Duże trzęsienie ziemi o sile 6,6 st. w skali Richtera nawiedziło w nocy z czwartku na piątek grecką wyspę Kos na Morzu Egejskim. Jego epicentrum znajdowało się w odległości 10 kilometrów od miasta Bodrum na wybrzeżu Turcji i 16 kilometrów od wyspy Kos, na głębokości 12 kilometrów pod dnem morskim. Wstrząsy były odczuwalne również na pobliskiej greckiej wyspie Rodos.
Według wstępnych informacji, nie ma Polaków wśród ofiar śmiertelnych i najciężej rannych osób po trzęsieniu ziemi, które w nocy nawiedziło grecką wyspę Kos – podaje polska ambasada w Atenach.
Ambasada prosi o ostrożność
Lotnisko na Kos, po kilkugodzinnej przerwie, znów działa. Polska ambasada prosi osoby pozostające na wyspie o zachowania ostrożności i uważne śledzenie komunikatów władz greckich o możliwych wstrząsach wtórnych. Apeluje też o stosowanie się do poleceń wydawanych przez przedstawicieli policji, straży pożarnej i obrony cywilnej.

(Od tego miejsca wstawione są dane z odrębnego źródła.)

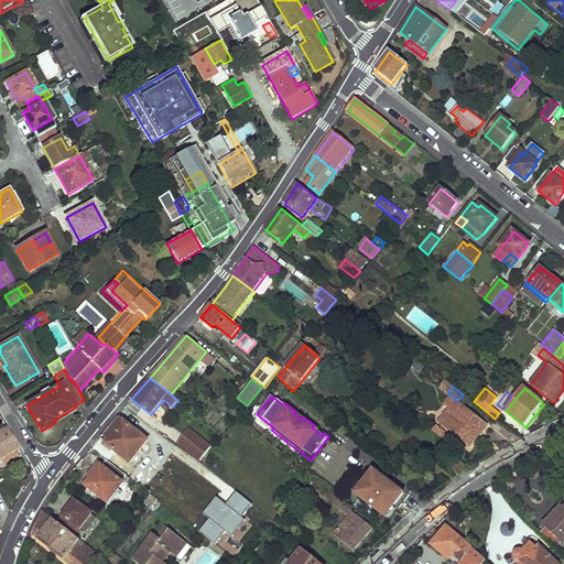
[(440,423),(470,446),(488,424),(457,401),(440,423)]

Osoby chcące uzyskać informacje o swoich bliskich, mogą dzwonić na numer dyżurny Ambasady RP w Atenach 00 30 693 655 46 29 lub kontaktować się z biurami podróży, w których wycieczki wykupili polscy obywatele.
Największe zniszczenia są w centrum miasta Kos, gdzie znajduje się wiele restauracji i barów. Według wstępnych szacunków rannych zostało ponad 120 osób, z których trzy są poważnym, choć nie zagrażającym życiu, stanie. Ofiary śmiertelne to 22-letni Szwed i 39-letni Turek.
Trzęsienie spowodowało wiele zniszczeń, wywołało też niewielkie tsunami, które okazało się niegroźne.
Niespełna dwie godziny później nastąpił kolejny wstrząs, tym razem słabszy – o sile 4,7 stopnia w skali Richtera.